The light fixture is as functional as it is eye-catching, composed of filament bulbs dangling from steel hooks that have been sandblasted, refinished, and mounted on rollers so that they slide horizontally to illuminate different parts of the table. “We grabbed this massive hook that would be used to stab into things,” Farmerie says. “We removed it from its existing condition and represented it in a new light as this highly finished, nickel-plated thing.”

The butcher-shop motif might have been far more blatant had AvroKO pushed through a plan to cover the walls with life-size portraits of working butchers, including Mo. Instead they were interpreted into waitstaff uniforms. Still, Albanese Meats did inform much more of the space than first impressions suggest. The graphics feature a strong, simple, readable font and—on menus, matchbooks, and bottles—a version of the small-print FDA stamp that adorns every cellophane-wrapped package of meat. Meanwhile, the dark- wood steel-bolted slats that traditionally line meat lockers were re-created on the dining-room walls. “We’re poking around in the back of the meat locker and we find this great wood, this great screw pattern,” Harris says. “Why not take that and make it into an element?”

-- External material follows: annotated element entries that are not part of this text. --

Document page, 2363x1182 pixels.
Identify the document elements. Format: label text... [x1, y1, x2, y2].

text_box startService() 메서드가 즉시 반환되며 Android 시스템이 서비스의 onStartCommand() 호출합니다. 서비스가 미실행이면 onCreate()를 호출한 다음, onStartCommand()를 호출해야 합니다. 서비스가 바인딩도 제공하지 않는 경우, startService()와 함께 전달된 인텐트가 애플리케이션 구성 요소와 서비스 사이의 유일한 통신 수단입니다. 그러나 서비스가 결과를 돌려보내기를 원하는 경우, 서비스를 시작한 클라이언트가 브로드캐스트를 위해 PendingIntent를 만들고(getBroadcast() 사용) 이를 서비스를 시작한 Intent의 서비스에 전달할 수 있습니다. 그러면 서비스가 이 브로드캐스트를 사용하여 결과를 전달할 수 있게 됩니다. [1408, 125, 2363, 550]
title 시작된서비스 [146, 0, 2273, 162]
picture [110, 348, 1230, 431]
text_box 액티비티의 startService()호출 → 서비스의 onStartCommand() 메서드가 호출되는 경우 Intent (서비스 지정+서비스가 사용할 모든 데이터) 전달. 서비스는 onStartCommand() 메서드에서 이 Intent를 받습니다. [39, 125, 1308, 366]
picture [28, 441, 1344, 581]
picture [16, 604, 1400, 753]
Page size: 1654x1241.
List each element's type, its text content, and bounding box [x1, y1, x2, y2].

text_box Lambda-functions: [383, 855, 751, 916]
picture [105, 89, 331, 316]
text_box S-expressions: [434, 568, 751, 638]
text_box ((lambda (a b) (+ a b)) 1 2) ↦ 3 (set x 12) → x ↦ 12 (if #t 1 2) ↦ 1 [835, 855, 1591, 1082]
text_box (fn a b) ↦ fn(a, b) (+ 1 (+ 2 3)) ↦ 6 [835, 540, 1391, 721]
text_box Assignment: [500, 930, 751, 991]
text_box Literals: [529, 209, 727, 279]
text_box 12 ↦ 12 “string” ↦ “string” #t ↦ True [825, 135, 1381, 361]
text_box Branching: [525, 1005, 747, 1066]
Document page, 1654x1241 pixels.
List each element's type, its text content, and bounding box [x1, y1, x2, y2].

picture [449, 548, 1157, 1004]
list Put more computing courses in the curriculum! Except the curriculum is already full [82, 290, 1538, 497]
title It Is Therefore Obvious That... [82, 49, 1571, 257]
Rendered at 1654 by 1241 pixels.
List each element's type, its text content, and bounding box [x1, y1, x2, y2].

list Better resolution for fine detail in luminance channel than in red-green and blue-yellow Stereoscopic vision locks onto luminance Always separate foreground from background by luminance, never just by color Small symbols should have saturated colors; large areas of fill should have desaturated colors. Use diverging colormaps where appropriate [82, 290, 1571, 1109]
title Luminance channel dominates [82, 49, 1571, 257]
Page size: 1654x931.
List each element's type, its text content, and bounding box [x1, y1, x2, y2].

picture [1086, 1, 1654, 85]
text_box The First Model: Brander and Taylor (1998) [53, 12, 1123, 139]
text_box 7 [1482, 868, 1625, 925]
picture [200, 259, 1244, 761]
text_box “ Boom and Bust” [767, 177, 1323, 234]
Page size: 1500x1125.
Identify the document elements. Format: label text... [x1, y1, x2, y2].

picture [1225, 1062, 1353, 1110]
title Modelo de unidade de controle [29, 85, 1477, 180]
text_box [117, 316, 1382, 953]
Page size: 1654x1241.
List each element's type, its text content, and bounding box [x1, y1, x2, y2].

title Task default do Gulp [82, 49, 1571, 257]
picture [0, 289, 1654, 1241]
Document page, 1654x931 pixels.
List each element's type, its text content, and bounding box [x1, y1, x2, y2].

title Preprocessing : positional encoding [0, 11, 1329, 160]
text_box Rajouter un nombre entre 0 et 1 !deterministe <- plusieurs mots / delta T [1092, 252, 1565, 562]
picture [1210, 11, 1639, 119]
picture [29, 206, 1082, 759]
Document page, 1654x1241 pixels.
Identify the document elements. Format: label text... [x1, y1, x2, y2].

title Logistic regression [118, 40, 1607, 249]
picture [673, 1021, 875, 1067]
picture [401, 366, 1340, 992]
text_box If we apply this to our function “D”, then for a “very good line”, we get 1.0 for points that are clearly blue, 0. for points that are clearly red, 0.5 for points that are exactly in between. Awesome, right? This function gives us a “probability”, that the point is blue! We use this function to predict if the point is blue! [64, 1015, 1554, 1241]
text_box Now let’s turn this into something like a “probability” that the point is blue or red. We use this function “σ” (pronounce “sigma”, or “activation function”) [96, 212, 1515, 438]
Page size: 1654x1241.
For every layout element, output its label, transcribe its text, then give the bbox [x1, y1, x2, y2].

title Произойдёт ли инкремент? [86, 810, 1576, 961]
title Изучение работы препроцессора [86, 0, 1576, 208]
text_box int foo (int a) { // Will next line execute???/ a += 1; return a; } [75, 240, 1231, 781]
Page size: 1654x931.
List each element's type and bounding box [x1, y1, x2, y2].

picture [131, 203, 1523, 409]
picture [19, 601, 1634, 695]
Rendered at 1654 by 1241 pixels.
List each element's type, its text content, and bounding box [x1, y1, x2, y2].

Even Mo’s neighborhood gatherings, featuring cheese and cured meats, have their equivalent at Quality Meats. The butcher’s homemade wine finds its equal in the restaurant’s house red, bearing an AvroKO label. And the original front bar was chopped in half to create a separate nook, where charcuterie is served. “Before you even make it to the bar to get a drink the first thing you should do is hit the charcuterie bar,” Harris says. “It encourages a more social aspect in that area.”

The overall sensibility of the restaurant reflects a slower-paced New York, as evidenced in a rolling cart devoted to tableside steak sauce made to order with fresh-snipped herbs. There’s also a cheeky glass-enclosed nook down near the bathrooms with two oversize armchairs set around an old-fashioned phone offering free local calls. The AvroKO team likes to play with what might otherwise be throwaway spaces—in this case a former storage room. “It becomes this added spice,” Farmerie says. “This little room, it just galvanizes everybody’s imagination. It doesn’t have to participate as part of the function of the restaurant. You can completely do anything you want with it.”

The phone nook is one of many design curiosities in the edgy new restaurant with an unlikely Midtown locale. And as experiments in design dissonance typically go, Quality Meats is just the beginning. “Imagine walking through this fancy outdoor mall in Boca Raton, and you walk into a space that looks like this,” Michael Stillman says. “Until this restaurant was completed, everyone in the company had been looking at me like I was insane. But suddenly they’re starting to get it—‘I can see that working in the Grill.’ This has opened their eyes to how this aesthetic can work for a wider audience.”